Este link subestimado entre alianças geopolíticas e a escolha de moeda internacional reflete uma combinação de fatores. Os governos têm razões para ter certeza de que o país da moeda de reserva tornará a dívida de serviço de seus aliados uma prioridade elevada. Em contrapartida, esses aliados, ao manter suas responsabilidades, podem ajudar a reduzir os custos de empréstimos do emissor.

Aqui, então, e não em outro imbroglio sobre o teto da dívida federal neste próximo dezembro, é onde está a ameaça real para o domínio internacional do dólar. Como disse um funcionário anônimo do Departamento de Estado dos EUA, o presidente Donald Trump "não parece se preocupar com alianças e, portanto, não se preocupa com a diplomacia". 

Acredita se que Coréia do Sul e Japão possuem cerca de 80% de suas reservas internacionais em dólares. Pode-se imaginar que o comportamento financeiro destes e de outros países mudaria drasticamente, com implicações adversas para a taxa de câmbio do dólar e os custos de empréstimos dos EUA.

Nem é difícil imaginar como esse desgaste poderia surgir. O presidente Donald Trump se colocou em um ponto estratégico: ele precisa de uma concessão da Coréia do Norte sobre a questão das armas nucleares para salvar o rosto com sua base, para não mencionar com a comunidade global. E, para toda a retórica agressiva de Trump e a postura, a única maneira viável de garantir essa concessão é através da negociação. Ironicamente, o resultado mais plausível desse processo é um regime de inspeção que não é diferente do negociado pela administração de Barack Obama com o Irã.

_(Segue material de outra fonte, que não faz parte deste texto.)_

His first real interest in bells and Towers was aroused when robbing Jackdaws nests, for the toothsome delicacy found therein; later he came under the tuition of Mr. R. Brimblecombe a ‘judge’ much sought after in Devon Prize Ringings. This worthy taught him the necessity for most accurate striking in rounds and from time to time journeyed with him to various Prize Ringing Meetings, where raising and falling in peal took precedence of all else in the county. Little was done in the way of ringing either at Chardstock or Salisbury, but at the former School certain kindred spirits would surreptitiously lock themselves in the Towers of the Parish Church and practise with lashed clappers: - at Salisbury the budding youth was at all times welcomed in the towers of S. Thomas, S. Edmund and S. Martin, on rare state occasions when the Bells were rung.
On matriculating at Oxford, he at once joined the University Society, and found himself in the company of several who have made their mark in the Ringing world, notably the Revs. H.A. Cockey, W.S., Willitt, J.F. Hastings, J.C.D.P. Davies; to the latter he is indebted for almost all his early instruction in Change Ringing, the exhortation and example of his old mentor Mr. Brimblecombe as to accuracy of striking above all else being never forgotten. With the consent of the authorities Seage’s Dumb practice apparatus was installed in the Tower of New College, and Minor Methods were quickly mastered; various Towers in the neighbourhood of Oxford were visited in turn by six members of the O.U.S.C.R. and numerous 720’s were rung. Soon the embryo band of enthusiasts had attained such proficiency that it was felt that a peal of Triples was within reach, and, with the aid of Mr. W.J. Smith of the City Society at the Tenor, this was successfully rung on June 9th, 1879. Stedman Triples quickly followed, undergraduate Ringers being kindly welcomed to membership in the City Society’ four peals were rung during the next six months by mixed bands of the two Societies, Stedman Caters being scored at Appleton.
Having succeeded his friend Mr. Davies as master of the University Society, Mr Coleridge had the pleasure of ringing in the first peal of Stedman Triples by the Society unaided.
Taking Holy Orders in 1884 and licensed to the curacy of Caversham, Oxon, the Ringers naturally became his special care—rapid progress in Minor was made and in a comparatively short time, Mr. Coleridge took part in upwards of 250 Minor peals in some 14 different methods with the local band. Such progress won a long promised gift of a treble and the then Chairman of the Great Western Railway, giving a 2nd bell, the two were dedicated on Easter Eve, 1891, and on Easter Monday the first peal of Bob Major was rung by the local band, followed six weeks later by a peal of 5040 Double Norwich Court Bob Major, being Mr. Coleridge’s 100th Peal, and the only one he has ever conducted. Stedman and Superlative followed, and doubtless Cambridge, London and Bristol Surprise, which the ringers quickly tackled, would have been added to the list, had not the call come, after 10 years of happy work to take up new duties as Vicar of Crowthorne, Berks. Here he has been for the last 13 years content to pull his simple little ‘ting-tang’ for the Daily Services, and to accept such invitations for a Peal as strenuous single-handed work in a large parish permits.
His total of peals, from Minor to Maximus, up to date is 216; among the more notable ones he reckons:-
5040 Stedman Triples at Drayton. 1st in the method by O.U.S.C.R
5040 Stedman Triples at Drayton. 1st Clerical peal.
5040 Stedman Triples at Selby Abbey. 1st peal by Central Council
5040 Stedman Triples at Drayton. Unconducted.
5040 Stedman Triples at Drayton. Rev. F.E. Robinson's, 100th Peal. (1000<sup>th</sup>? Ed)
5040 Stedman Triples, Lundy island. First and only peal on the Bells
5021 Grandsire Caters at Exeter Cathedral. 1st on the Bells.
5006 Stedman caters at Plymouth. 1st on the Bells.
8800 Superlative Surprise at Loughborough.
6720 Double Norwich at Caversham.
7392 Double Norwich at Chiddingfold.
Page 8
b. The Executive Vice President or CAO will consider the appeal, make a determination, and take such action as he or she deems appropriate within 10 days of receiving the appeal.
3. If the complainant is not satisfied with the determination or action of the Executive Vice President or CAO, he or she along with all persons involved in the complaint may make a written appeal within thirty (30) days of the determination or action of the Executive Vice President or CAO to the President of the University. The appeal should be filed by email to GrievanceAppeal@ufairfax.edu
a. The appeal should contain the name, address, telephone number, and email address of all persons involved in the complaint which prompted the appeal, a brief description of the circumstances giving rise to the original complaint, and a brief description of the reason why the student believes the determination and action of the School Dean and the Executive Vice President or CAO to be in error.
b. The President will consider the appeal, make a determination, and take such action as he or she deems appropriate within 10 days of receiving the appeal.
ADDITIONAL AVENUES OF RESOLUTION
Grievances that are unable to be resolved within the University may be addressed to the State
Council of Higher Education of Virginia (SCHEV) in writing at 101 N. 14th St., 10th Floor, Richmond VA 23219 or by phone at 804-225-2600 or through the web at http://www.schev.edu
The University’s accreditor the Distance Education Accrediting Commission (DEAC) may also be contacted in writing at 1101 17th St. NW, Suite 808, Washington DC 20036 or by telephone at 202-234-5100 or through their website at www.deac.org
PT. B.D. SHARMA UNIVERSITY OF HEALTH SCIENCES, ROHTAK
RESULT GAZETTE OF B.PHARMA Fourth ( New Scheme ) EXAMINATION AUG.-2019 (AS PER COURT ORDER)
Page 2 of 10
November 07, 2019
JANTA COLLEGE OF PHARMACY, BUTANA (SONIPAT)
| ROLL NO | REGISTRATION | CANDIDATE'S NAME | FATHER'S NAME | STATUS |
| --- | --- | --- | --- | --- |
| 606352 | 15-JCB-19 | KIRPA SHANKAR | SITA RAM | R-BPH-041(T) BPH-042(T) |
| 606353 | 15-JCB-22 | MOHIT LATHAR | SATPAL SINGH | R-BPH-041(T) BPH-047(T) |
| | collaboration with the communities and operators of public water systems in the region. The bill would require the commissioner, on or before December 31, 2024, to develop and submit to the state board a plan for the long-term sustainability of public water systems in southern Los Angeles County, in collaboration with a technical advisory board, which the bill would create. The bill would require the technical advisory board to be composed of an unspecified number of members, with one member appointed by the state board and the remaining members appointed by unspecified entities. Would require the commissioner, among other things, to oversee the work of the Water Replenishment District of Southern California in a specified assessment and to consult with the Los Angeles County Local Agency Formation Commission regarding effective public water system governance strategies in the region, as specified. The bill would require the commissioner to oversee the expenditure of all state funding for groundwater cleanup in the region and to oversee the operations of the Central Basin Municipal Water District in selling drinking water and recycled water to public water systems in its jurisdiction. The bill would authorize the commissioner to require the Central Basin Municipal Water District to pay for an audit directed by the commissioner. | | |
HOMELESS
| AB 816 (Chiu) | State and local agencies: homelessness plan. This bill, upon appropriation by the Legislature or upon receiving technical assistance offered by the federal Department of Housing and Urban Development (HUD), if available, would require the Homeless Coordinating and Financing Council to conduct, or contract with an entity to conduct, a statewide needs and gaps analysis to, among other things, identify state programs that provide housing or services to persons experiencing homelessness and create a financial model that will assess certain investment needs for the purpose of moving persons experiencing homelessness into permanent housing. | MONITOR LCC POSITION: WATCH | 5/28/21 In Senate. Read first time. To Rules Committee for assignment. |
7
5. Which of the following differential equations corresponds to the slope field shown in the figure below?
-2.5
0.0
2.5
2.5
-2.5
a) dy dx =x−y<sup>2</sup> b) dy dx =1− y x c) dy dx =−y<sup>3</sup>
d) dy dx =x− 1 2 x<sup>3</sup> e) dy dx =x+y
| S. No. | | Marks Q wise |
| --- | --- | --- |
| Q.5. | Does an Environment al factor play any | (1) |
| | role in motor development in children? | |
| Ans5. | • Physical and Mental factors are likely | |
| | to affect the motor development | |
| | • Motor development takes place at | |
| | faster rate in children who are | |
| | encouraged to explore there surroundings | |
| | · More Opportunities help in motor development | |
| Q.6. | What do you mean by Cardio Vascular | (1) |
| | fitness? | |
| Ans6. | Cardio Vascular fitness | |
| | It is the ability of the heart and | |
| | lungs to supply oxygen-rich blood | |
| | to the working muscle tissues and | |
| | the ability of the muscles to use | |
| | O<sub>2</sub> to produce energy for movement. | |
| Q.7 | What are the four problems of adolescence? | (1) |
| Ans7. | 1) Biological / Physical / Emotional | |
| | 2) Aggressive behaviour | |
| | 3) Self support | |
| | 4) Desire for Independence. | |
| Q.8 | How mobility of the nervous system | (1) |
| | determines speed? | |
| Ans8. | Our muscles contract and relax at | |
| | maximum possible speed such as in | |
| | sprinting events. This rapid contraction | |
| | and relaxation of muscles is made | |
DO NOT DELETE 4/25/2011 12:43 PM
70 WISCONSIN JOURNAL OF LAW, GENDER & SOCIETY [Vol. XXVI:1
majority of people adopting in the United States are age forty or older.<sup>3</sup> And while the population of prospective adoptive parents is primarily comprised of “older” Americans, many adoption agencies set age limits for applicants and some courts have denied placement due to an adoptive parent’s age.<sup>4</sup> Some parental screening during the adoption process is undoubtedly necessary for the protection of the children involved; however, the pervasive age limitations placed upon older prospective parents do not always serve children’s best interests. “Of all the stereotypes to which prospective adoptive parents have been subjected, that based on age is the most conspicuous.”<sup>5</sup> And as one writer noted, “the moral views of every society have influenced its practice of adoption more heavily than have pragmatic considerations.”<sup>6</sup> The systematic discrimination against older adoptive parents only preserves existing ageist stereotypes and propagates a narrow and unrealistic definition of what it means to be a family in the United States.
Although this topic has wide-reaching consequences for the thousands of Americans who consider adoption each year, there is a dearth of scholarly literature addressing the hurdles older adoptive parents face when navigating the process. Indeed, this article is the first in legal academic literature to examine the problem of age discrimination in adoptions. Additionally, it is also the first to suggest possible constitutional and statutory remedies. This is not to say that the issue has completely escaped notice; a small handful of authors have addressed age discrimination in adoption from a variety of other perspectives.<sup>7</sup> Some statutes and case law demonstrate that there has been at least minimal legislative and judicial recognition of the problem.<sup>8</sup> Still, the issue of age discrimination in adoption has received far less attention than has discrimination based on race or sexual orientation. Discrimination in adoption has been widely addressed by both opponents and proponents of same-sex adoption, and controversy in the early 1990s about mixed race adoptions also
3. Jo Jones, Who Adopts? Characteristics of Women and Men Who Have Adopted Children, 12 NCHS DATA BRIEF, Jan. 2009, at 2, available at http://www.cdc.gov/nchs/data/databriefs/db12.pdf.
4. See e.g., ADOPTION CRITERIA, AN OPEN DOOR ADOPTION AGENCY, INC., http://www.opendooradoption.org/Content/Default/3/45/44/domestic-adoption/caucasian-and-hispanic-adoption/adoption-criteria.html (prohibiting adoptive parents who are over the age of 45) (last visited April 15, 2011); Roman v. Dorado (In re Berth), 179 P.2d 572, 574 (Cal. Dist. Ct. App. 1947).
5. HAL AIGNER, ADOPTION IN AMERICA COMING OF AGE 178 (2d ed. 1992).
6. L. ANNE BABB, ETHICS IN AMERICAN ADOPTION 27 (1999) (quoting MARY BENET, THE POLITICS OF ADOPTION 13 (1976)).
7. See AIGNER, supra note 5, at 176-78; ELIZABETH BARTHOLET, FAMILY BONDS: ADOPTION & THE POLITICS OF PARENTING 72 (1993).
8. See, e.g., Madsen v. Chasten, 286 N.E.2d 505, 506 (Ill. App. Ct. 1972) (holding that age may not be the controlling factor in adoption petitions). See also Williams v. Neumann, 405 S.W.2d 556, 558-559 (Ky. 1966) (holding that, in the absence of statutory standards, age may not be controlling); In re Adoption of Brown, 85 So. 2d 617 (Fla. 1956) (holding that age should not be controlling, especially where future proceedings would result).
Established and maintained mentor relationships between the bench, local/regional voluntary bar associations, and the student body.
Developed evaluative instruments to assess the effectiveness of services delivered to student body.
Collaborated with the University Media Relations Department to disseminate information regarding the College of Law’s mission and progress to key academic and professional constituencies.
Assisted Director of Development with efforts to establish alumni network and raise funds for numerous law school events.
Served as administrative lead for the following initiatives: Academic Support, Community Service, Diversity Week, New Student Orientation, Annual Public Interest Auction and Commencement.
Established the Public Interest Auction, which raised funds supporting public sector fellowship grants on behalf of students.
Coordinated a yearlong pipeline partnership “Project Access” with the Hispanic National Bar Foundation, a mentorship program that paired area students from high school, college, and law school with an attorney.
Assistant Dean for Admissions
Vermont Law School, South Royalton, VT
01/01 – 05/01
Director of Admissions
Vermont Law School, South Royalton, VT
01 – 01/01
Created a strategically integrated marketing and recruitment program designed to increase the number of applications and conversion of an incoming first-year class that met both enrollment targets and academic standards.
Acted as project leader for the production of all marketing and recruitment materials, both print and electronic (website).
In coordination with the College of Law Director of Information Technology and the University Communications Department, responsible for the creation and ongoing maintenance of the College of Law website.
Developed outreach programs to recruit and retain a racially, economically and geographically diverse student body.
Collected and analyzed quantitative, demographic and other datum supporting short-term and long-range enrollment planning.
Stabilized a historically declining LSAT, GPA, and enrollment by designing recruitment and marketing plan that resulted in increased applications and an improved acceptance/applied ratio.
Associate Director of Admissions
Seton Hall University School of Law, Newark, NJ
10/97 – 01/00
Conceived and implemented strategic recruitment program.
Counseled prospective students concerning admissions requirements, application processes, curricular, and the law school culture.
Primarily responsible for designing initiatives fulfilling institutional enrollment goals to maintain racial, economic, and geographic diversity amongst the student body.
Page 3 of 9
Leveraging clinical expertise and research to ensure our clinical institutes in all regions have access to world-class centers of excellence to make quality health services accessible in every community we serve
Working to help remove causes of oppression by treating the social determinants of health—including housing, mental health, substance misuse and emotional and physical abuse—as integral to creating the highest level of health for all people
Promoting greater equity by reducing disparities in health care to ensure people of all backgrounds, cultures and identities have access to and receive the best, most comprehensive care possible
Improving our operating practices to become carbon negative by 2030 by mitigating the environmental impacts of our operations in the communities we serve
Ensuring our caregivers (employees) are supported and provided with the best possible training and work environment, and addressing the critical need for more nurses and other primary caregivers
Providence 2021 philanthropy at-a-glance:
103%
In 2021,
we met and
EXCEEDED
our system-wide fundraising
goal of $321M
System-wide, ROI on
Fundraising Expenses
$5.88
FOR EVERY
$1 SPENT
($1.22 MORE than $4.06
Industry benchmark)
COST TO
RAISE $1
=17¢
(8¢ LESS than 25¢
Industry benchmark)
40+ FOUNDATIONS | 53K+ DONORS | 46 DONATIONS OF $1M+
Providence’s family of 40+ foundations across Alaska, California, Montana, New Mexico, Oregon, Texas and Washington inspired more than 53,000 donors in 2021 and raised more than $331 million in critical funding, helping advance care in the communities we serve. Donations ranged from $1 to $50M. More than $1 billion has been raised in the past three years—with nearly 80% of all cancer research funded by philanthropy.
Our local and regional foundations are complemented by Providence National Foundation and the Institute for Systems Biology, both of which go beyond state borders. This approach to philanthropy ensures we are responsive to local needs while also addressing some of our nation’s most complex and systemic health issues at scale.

Para chegar lá, a administração de Trump terá que oferecer algo em troca. O pedaço de negociação mais óbvio que poderia ser oferecido para que o regime da Coréia do Norte se sentisse mais seguro é uma redução nos níveis de tropas dos EUA na Península Coreana e na Ásia em geral. Com isso, a garantia de segurança dos EUA para a Ásia irá enfraquecer, proporcionando a China a oportunidade de entrar na violação geopolítica.

E onde China lidera geopoliticamente, sua moeda, o renminbi, provavelmente seguirá, finaliza.